He turned on me with a sneer. His eyes had receded in his head, and in his rage he grinned. The old ape-face, which had lurked in my memory ever since the time I first saw him, came out so plainly that I started: the child had read his face aright! the following judgment of the man had been wrong! the child’s fear had not imprinted a false eidolon upon the growing brain.

‘What right had, you,’ he said, ‘to bring me all this way for such tomfoolery?’

‘I told you it would not further your wishes.—But who brought me here for nothing first?’ I added, most foolishly.

‘I was myself deceived. I did not intend to deceive you.’

‘I know that. God forbid I should be unjust to you! But you have proved to me that your friendship was all a pretence; that your private ends were all your object. When you discovered that I could not serve those, you dropped me like a bit of glass you had taken for a diamond. Have you any right to grumble if I give you the discipline of a passing shame?’

‘Mr Cumbermede,’ he said, through his teeth, ‘you will repent this.’

I gave him no answer, and he left the church in haste. Having replaced the register, I was following at my leisure, when I heard sounds that made me hurry to the door. Lilith was plunging and rearing and pulling at the bridle which I had thrown over one of the spiked bars of the gate. Another moment and she must have broken loose, or dragged the gate upon her—more likely the latter, for the bridle was a new one with broad reins—when some frightful injury would in all probability have been the consequence to herself. But a word from me quieted her, and she stood till I came up. Every inch of her was trembling. I suspected at once, and in a moment discovered plainly that Mr Coningham had struck her with his whip: there was a big weal on the fine skin of her hip and across, her croup.

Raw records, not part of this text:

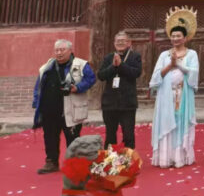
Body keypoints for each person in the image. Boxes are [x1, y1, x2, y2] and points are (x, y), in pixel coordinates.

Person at [33, 39, 96, 174]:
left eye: (62, 50)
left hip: (71, 108)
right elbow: (38, 86)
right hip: (49, 109)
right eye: (57, 50)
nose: (59, 53)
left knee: (72, 138)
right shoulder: (47, 66)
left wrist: (78, 87)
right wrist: (36, 102)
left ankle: (73, 164)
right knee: (49, 136)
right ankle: (51, 162)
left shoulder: (80, 64)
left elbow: (91, 79)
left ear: (70, 50)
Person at [150, 8, 199, 168]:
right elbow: (156, 76)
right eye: (173, 36)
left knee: (180, 123)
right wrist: (170, 65)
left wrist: (179, 65)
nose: (175, 38)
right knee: (166, 123)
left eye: (179, 36)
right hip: (166, 96)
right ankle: (165, 158)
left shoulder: (191, 54)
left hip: (183, 95)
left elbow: (194, 74)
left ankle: (180, 157)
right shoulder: (164, 55)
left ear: (185, 38)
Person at [98, 31, 142, 149]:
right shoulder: (108, 58)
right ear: (114, 43)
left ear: (129, 43)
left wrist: (121, 65)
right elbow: (101, 75)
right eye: (118, 41)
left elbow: (136, 73)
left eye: (123, 41)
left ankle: (129, 161)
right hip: (110, 103)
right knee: (110, 135)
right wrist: (113, 66)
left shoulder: (135, 56)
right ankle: (110, 161)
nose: (120, 43)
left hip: (127, 103)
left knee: (128, 134)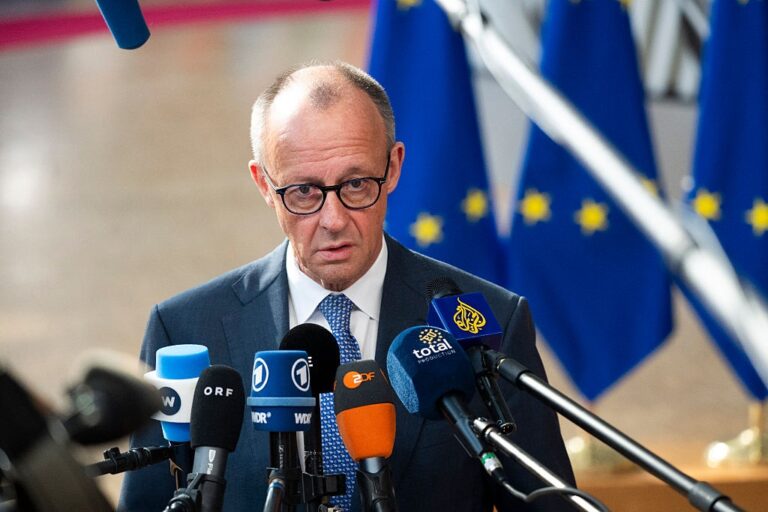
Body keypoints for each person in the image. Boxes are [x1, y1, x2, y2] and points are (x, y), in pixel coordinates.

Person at [119, 61, 574, 511]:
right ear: (264, 184)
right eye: (303, 191)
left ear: (393, 167)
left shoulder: (489, 322)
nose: (333, 220)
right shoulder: (185, 330)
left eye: (356, 184)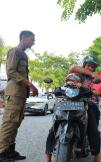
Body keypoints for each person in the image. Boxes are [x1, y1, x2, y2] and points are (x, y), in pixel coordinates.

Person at [43, 54, 101, 162]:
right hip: (67, 101)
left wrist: (92, 91)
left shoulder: (93, 79)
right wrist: (72, 82)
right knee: (55, 124)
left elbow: (97, 91)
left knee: (93, 124)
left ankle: (97, 154)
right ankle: (48, 154)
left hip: (83, 102)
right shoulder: (76, 72)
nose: (90, 68)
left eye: (92, 67)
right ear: (84, 64)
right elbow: (73, 68)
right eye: (88, 65)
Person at [0, 30, 38, 162]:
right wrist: (31, 85)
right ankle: (2, 152)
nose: (34, 42)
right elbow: (11, 71)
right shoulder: (14, 51)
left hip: (21, 95)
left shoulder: (24, 55)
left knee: (16, 122)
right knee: (9, 122)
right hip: (14, 94)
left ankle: (10, 150)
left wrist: (28, 87)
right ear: (24, 38)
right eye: (32, 39)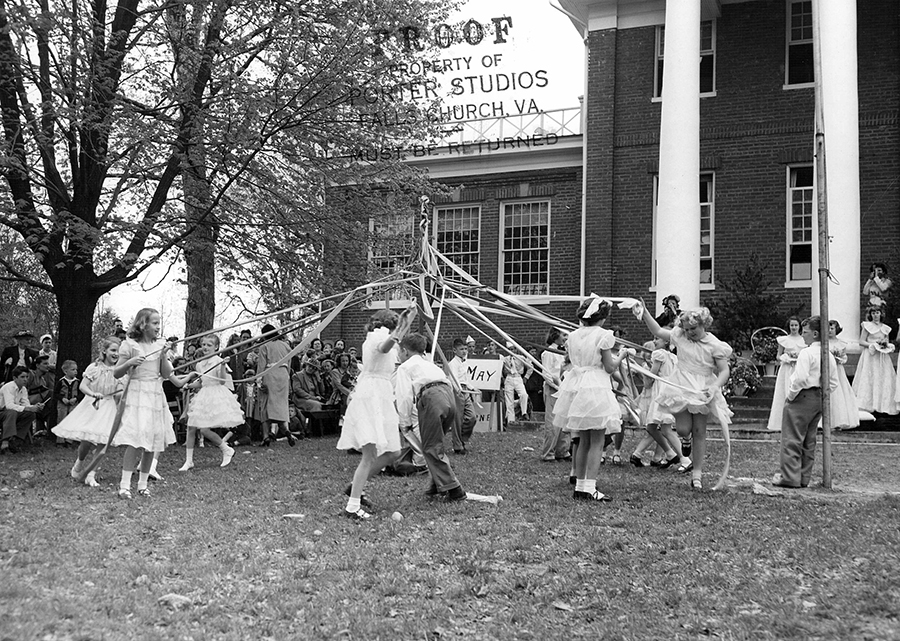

She shrunk like a hurt child when my hand approached the injured part, but moved neither hoof nor head.

Having patted and petted and consoled her a little, I mounted and rode after Mr Coningham. Nor was it difficult to overtake him, for he was going a foot-pace. He was stooping in his saddle, and when I drew near, I saw that he was looking very pale. I did not, however, suspect that he was in pain.

‘It was a cowardly thing to strike the poor dumb animal,’ I cried.

‘You would have struck her yourself,’ he answered with a curse,’ if she had broken your leg.’